COMPLEMENT C5A-MEDIATED MYOCARDIAL-ISCHEMIA AND NEUTROPHIL SEQUESTRATION - 2 INDEPENDENT PHENOMENA

The intracoronary infusion of complement C5a causes a decrease in coronary blood flow and contractile dysfunction mediated by thromboxane (TxA2) and leukotrienes. Although these effects are accompanied by polymorphonuclear leukocyte (PMN) sequestration, the role of PMNs and the source of these eicosanoids remain unknown. To assess the contribution of PMNs to the C5a-induced myocardial ischemic response, the left anterior descending (LAD) coronary artery of pigs (n = 13) was cannulated and pump perfused at constant pressure with either normal arterial blood or neutropenic arterial blood (PMN count 0.02 x 10(3) cells/mul) obtained from animals treated with cyclophosphamide (50 mg/kg iv, given 4 days before). The coronary vein draining the LAD region was cannulated for measurement of leukocyte count and TxB2 levels.
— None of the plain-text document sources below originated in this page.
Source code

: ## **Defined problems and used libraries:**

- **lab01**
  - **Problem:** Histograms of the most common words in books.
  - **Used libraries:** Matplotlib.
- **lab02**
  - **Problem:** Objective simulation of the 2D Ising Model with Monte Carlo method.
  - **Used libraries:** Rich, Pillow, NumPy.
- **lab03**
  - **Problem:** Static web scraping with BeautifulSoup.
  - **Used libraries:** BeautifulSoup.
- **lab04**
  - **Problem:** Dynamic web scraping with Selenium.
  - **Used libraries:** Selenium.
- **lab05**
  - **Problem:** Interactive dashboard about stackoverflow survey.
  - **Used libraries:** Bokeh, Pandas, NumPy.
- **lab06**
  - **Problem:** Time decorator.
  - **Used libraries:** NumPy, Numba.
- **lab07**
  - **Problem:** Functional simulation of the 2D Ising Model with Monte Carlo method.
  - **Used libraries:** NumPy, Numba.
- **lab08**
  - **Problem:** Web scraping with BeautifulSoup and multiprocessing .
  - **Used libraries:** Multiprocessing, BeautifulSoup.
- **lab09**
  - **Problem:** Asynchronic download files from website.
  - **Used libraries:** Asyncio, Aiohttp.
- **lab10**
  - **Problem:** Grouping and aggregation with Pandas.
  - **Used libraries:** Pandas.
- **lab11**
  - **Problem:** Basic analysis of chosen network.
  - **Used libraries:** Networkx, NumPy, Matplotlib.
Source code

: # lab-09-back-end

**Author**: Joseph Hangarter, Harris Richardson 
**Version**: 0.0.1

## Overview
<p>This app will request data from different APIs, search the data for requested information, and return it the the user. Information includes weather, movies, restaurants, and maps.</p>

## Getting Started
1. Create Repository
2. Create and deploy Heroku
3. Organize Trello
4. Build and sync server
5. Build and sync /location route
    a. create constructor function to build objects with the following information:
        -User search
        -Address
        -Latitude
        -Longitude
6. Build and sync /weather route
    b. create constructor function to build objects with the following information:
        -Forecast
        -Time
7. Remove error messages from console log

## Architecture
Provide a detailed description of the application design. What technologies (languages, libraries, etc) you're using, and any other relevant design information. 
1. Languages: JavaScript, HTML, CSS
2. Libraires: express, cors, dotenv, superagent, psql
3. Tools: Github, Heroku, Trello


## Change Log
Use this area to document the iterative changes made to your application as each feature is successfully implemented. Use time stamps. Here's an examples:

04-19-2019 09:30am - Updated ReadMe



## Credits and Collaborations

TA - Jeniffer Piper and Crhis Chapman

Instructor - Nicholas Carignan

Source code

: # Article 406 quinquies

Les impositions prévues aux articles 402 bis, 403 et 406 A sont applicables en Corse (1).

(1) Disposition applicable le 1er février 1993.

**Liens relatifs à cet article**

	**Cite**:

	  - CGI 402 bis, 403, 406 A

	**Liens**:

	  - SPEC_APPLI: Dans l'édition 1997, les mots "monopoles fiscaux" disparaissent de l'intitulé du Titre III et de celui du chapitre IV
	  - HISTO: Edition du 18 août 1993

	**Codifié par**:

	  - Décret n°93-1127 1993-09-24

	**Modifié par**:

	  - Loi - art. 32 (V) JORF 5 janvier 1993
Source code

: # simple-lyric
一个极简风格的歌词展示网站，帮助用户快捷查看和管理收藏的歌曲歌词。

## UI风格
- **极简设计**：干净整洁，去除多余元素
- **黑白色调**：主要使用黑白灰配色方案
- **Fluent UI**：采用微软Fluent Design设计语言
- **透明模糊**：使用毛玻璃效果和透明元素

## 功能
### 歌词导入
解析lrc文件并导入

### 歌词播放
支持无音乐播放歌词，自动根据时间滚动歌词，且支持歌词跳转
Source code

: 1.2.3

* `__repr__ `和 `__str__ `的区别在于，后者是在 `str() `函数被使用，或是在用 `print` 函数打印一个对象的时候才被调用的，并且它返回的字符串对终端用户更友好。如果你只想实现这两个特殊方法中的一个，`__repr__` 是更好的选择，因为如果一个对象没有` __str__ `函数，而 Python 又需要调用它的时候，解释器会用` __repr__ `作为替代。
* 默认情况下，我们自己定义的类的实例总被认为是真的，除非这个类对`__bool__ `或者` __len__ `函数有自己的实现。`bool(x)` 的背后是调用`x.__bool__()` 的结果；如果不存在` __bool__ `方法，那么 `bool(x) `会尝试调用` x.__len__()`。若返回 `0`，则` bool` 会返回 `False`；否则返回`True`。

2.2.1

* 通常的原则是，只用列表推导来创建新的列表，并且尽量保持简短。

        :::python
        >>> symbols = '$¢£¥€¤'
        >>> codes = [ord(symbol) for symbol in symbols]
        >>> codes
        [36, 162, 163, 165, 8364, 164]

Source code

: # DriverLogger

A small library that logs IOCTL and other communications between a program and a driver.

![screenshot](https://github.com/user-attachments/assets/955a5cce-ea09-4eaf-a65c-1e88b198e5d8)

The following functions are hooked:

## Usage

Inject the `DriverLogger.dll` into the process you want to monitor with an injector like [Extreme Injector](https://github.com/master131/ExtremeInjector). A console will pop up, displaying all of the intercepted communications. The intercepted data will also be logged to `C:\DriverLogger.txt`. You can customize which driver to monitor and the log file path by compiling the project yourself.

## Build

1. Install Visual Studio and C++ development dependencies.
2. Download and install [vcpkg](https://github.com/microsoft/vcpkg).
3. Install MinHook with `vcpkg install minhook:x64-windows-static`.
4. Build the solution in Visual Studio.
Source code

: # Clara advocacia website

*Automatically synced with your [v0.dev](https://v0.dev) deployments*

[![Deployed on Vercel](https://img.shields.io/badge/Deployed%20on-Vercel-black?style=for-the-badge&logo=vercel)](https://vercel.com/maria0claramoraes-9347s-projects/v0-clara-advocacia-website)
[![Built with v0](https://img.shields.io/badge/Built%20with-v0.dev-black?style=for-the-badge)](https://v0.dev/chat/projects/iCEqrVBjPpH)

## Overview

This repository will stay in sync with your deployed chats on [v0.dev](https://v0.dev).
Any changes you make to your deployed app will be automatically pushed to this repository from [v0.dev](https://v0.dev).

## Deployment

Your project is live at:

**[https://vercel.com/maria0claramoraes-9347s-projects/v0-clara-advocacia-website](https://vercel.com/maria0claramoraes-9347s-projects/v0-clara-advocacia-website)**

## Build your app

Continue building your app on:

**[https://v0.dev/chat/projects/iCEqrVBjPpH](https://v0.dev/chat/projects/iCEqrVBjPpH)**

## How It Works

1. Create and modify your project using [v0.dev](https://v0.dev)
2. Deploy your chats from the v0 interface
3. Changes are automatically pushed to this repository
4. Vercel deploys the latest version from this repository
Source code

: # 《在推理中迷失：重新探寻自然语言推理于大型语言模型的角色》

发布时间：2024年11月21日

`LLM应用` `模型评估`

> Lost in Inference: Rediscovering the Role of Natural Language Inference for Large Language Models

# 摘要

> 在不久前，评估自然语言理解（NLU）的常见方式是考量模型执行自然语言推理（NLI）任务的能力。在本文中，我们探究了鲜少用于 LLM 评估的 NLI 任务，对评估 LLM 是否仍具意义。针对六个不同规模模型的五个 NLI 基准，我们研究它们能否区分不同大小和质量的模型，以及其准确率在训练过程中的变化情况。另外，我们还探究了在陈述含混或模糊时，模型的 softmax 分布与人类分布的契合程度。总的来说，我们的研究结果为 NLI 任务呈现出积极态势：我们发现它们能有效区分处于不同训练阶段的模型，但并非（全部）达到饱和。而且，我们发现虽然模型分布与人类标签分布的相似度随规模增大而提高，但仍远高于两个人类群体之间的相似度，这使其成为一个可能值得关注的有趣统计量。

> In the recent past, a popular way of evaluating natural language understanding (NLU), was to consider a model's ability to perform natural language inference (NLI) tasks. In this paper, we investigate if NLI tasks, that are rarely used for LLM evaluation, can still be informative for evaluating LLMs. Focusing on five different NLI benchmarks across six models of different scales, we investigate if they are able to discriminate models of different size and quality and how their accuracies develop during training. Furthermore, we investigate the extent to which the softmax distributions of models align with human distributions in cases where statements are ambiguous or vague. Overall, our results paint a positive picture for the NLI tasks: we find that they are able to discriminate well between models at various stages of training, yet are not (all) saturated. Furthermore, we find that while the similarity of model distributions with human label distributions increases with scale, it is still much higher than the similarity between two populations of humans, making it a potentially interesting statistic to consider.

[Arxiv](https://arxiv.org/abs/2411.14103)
Two groups of animals were studied: group 1 (n = 7) neutropenic animals were instrumented and normal animals served as blood donors and group 2 (n = 6) normal animals were instrumented and neutropenic animals served as blood donors. The myocardial response to intracoronary C5a (500 ng) was determined in each animal during coronary perfusion with normal arterial blood and also with neutropenic arterial blood. During perfusion with normal arterial blood, C5a decreased coronary flow to 52.3% and contractile function to 58.8% of preinfusion values. This was accompanied by a transient myocardial accumulation of PMNs (arterial-coronary venous gradient of 5.4 x 10(3) cells/mul) and increased TxB2 levels in coronary venous blood (from 0.31 to 17.5 ng/ml). The infusion of C5a during coronary perfusion with neutropenic blood resulted in a similar myocardial response with coronary flow and contractile function decreasing to 49.7 and 52.4%, respectively, accompanied by an increase in TxB2 levels in coronary effluent from 0.17 to 19.4 ng/ml. Severe neutropenia did not attenuate the C5a-induced myocardial dysfunction and thromboxane production. Although C5a-mediated intramyocardial neutrophil trapping occurs, this phenomenon is not causally related to the myocardial ischemic response, and this circulating cell type is not the source for thromboxane production in response to C5a.